_Dataset entries_:
=== Section Start ===
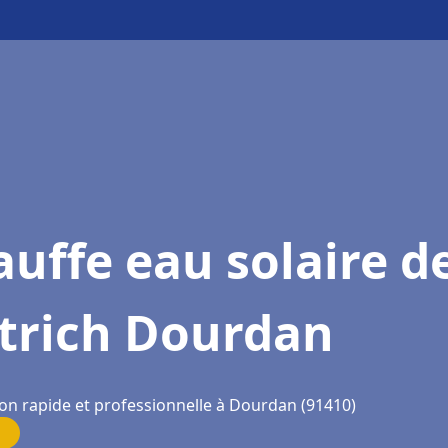
uffe eau solaire d
etrich Dourdan
ion rapide et professionnelle à Dourdan (91410)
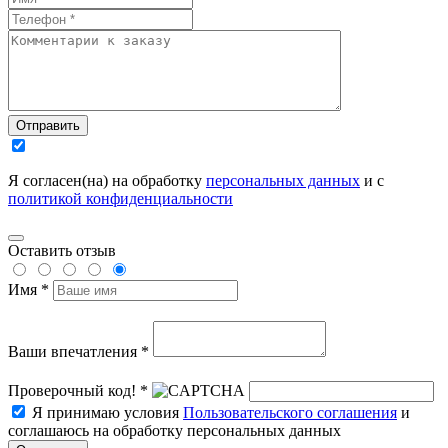
Отправить
Я согласен(на) на обработку
персональных данных
и с
политикой конфиденциальности
Оставить отзыв
Имя *
Ваши впечатления *
Проверочный код! *
Я принимаю условия
Пользовательского соглашения
и
соглашаюсь на обработку персональных данных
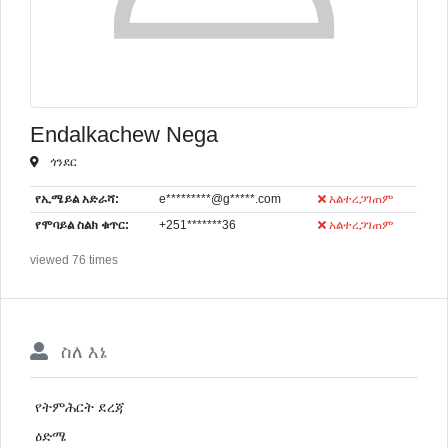
Endalkachew Nega
ጎንደር
የኢሜይል አድራሻ:
e*********@g*****.com
አልተረጋገጠም
የሞባይል ስልክ ቁጥር:
+251*******36
አልተረጋገጠም
viewed 76 times
ስለ እኔ
የትምሕርት ደረጃ
ዕድሜ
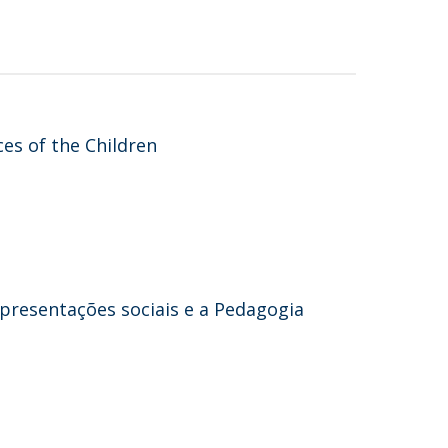
es of the Children
epresentações sociais e a Pedagogia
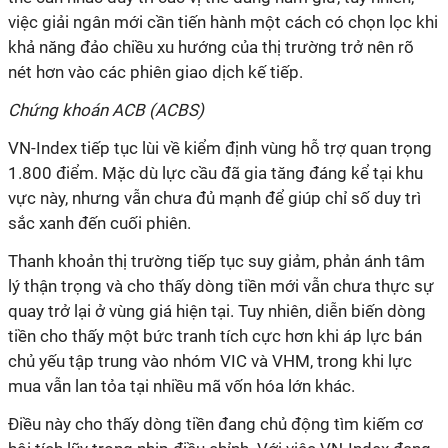
việc giải ngân mới cần tiến hành một cách có chọn lọc khi
khả năng đảo chiều xu hướng của thị trường trở nên rõ
nét hơn vào các phiên giao dịch kế tiếp.
Chứng khoán ACB (ACBS)
VN-Index tiếp tục lùi về kiểm định vùng hỗ trợ quan trọng
1.800 điểm. Mặc dù lực cầu đã gia tăng đáng kể tại khu
vực này, nhưng vẫn chưa đủ mạnh để giúp chỉ số duy trì
sắc xanh đến cuối phiên.
Thanh khoản thị trường tiếp tục suy giảm, phản ánh tâm
lý thận trọng và cho thấy dòng tiền mới vẫn chưa thực sự
quay trở lại ở vùng giá hiện tại. Tuy nhiên, diễn biến dòng
tiền cho thấy một bức tranh tích cực hơn khi áp lực bán
chủ yếu tập trung vào nhóm VIC và VHM, trong khi lực
mua vẫn lan tỏa tại nhiều mã vốn hóa lớn khác.
Điều này cho thấy dòng tiền đang chủ động tìm kiếm cơ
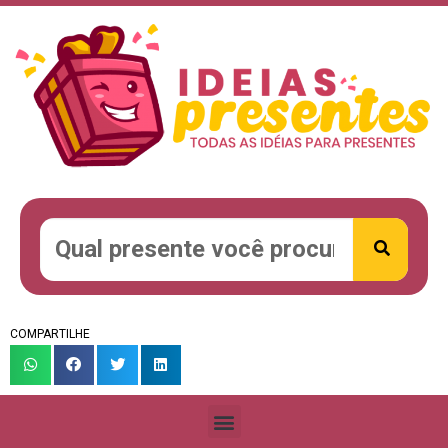
COMPARTILHE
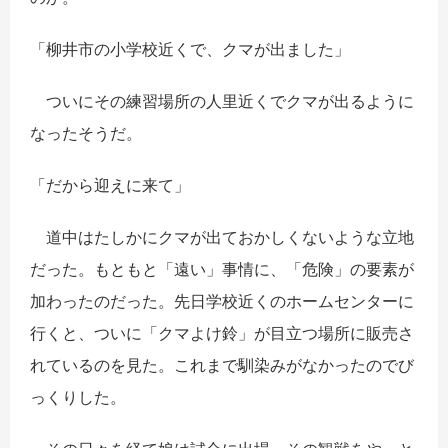
「柳井市の小学校近くで、クマが出ました」
ついにその練習場所の人里近くでクマが出るように
なったそうだ。
「だから迎えに来て」
道中はたしかにクマが出ておかしくないような立地
だった。もともと「遠い」事情に、「危険」の要素が
加わったのだった。先日学校近くのホームセンターに
行くと、ついに「クマよけ鈴」が目立つ場所に販売さ
れているのを見た。これまで馴染みがなかったのでび
っくりした。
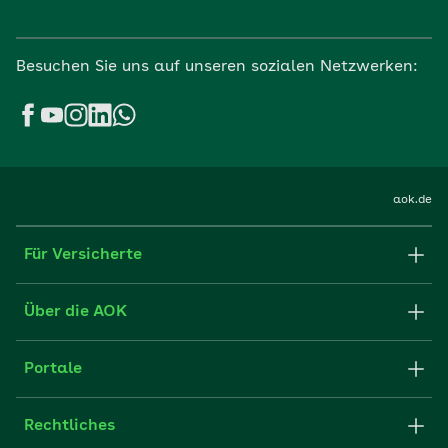
Besuchen Sie uns auf unseren sozialen Netzwerken:
aok.de
Für Versicherte
Formulare und Anträge
Über die AOK
Apps
Struktur & Verwaltung
Portale
E-Mail senden
Newsletter
Fachportal für Arbeitgeber
Rechtliches
FAQ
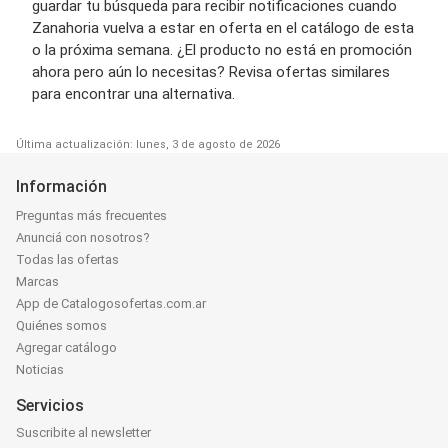
guardar tu búsqueda para recibir notificaciones cuando
Zanahoria vuelva a estar en oferta en el catálogo de esta
o la próxima semana. ¿El producto no está en promoción
ahora pero aún lo necesitas? Revisa ofertas similares
para encontrar una alternativa.
Última actualización: lunes, 3 de agosto de 2026
Información
Preguntas más frecuentes
Anunciá con nosotros?
Todas las ofertas
Marcas
App de Catalogosofertas.com.ar
Quiénes somos
Agregar catálogo
Noticias
Servicios
Suscribite al newsletter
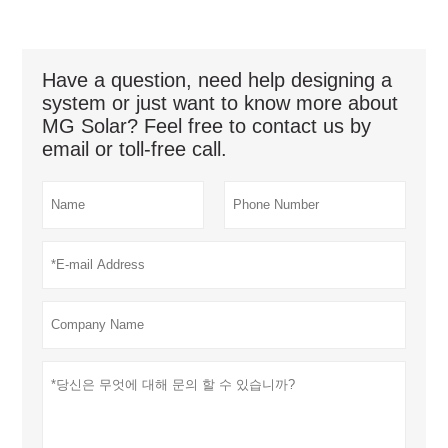
Have a question, need help designing a
system or just want to know more about
MG Solar? Feel free to contact us by
email or toll-free call.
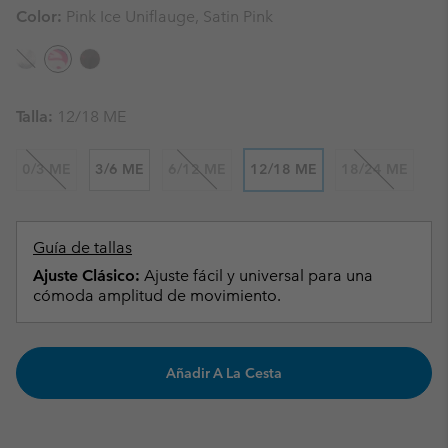
Color:
Pink Ice Uniflauge, Satin Pink
Talla:
12/18 ME
0/3 ME
3/6 ME
6/12 ME
12/18 ME
18/24 ME
Guía de tallas
Ajuste Clásico:
Ajuste fácil y universal para una
cómoda amplitud de movimiento.
Añadir A La Cesta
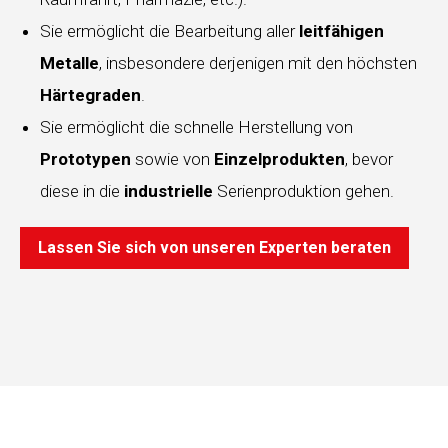
Sie ermöglicht die Bearbeitung aller
leitfähigen
Metalle
, insbesondere derjenigen mit den höchsten
Härtegraden
.
Sie ermöglicht die schnelle Herstellung von
Prototypen
sowie von
Einzelprodukten
, bevor
diese in die
industrielle
Serienproduktion gehen.
Lassen Sie sich von unseren Experten beraten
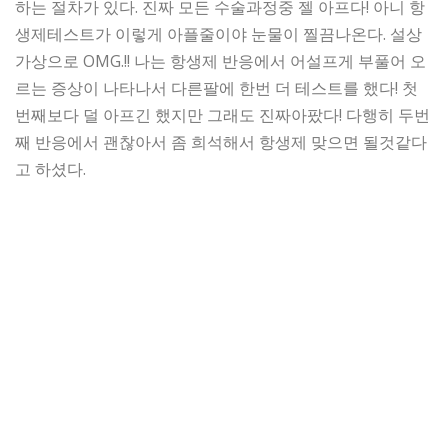
하는 절차가 있다. 진짜 모든 수술과정중 젤 아프다! 아니 항
생제테스트가 이렇게 아플줄이야 눈물이 찔끔나온다. 설상
가상으로 OMG.!! 나는 항생제 반응에서 어설프게 부풀어 오
르는 증상이 나타나서 다른팔에 한번 더 테스트를 했다! 첫
번째보다 덜 아프긴 했지만 그래도 진짜아팠다! 다행히 두번
째 반응에서 괜찮아서 좀 희석해서 항생제 맞으면 될것같다
고 하셨다.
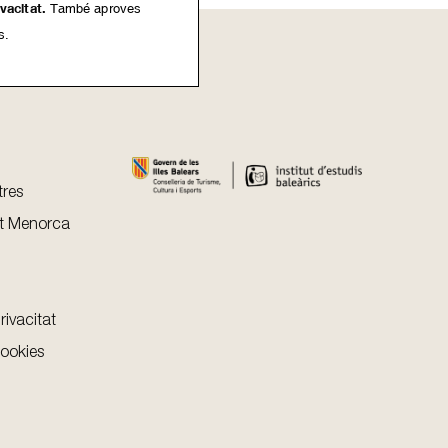
ivacitat.
També aproves
s.
tres
t Menorca
rivacitat
cookies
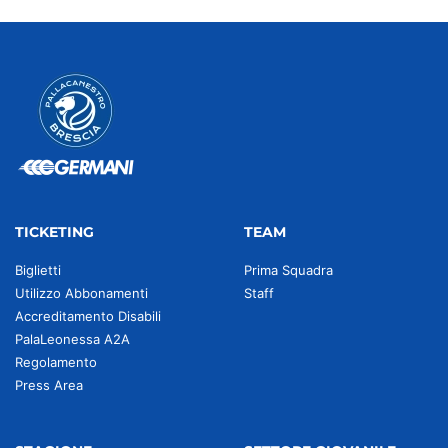
TICKETING
TEAM
Biglietti
Prima Squadra
Utilizzo Abbonamenti
Staff
Accreditamento Disabili
PalaLeonessa A2A
Regolamento
Press Area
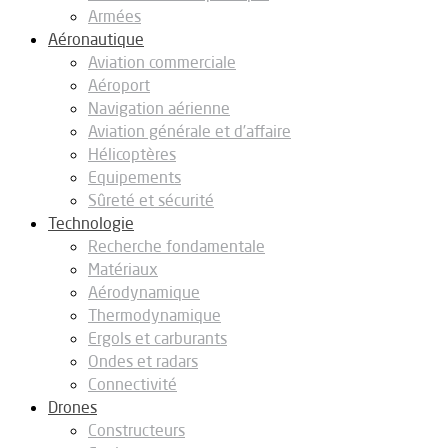
Armées
Aéronautique
Aviation commerciale
Aéroport
Navigation aérienne
Aviation générale et d’affaire
Hélicoptères
Equipements
Sûreté et sécurité
Technologie
Recherche fondamentale
Matériaux
Aérodynamique
Thermodynamique
Ergols et carburants
Ondes et radars
Connectivité
Drones
Constructeurs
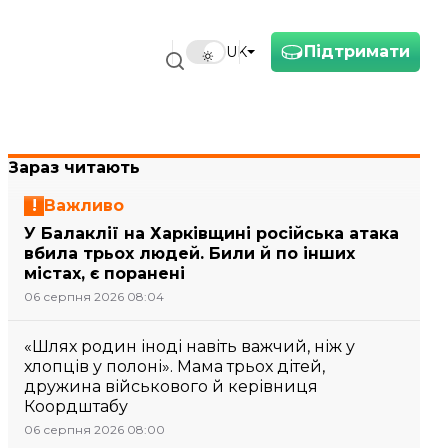
Підтримати
UK
Зараз читають
Важливо
У Балаклії на Харківщині російська атака
вбила трьох людей. Били й по інших
містах, є поранені
06 серпня 2026 08:04
«Шлях родин іноді навіть важчий, ніж у
хлопців у полоні». Мама трьох дітей,
дружина військового й керівниця
Коордштабу
06 серпня 2026 08:00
=== Section End ===
_AIM OF THE EXERCISE_: Although pictures appear among the records above, none are to be output; print exactly the lines from the line containing "mua vẫn lan" through the line containing "Aéronautique".

_RESULT OF THIS TASK_:
mua vẫn lan tỏa tại nhiều mã vốn hóa lớn khác.
Điều này cho thấy dòng tiền đang chủ động tìm kiếm cơ
COMPARTILHE
「柳井市の小学校近くで、クマが出ました」
ついにその練習場所の人里近くでクマが出るように
なったそうだ。
「だから迎えに来て」
道中はたしかにクマが出ておかしくないような立地
だった。もともと「遠い」事情に、「危険」の要素が
加わったのだった。先日学校近くのホームセンターに
行くと、ついに「クマよけ鈴」が目立つ場所に販売さ
れているのを見た。これまで馴染みがなかったのでび
っくりした。
Besuchen Sie uns auf unseren sozialen Netzwerken:
aok.de
Für Versicherte
Formulare und Anträge
Über die AOK
Apps
Struktur & Verwaltung
Portale
E-Mail senden
Newsletter
Fachportal für Arbeitgeber
Rechtliches
FAQ
guardar tu búsqueda para recibir notificaciones cuando
Zanahoria vuelva a estar en oferta en el catálogo de esta
o la próxima semana. ¿El producto no está en promoción
ahora pero aún lo necesitas? Revisa ofertas similares
para encontrar una alternativa.
Última actualización: lunes, 3 de agosto de 2026
Información
Preguntas más frecuentes
Anunciá con nosotros?
Todas las ofertas
Marcas
App de Catalogosofertas.com.ar
Quiénes somos
Agregar catálogo
Noticias
Servicios
Suscribite al newsletter
Have a question, need help designing a
system or just want to know more about
MG Solar? Feel free to contact us by
email or toll-free call.
Color:
Pink Ice Uniflauge, Satin Pink
Talla:
12/18 ME
0/3 ME
3/6 ME
6/12 ME
12/18 ME
18/24 ME
Guía de tallas
Ajuste Clásico:
Ajuste fácil y universal para una
cómoda amplitud de movimiento.
Añadir A La Cesta
Sie ermöglicht die Bearbeitung aller
leitfähigen
Metalle
, insbesondere derjenigen mit den höchsten
Härtegraden
.
Sie ermöglicht die schnelle Herstellung von
Prototypen
sowie von
Einzelprodukten
, bevor
diese in die
industrielle
Serienproduktion gehen.
Lassen Sie sich von unseren Experten beraten
하는 절차가 있다. 진짜 모든 수술과정중 젤 아프다! 아니 항
생제테스트가 이렇게 아플줄이야 눈물이 찔끔나온다. 설상
가상으로 OMG.!! 나는 항생제 반응에서 어설프게 부풀어 오
르는 증상이 나타나서 다른팔에 한번 더 테스트를 했다! 첫
번째보다 덜 아프긴 했지만 그래도 진짜아팠다! 다행히 두번
째 반응에서 괜찮아서 좀 희석해서 항생제 맞으면 될것같다
고 하셨다.
ivacitat.
També aproves
s.
tres
t Menorca
rivacitat
cookies
TICKETING
TEAM
Biglietti
Prima Squadra
Utilizzo Abbonamenti
Staff
Accreditamento Disabili
PalaLeonessa A2A
Regolamento
Press Area
Armées
Aéronautique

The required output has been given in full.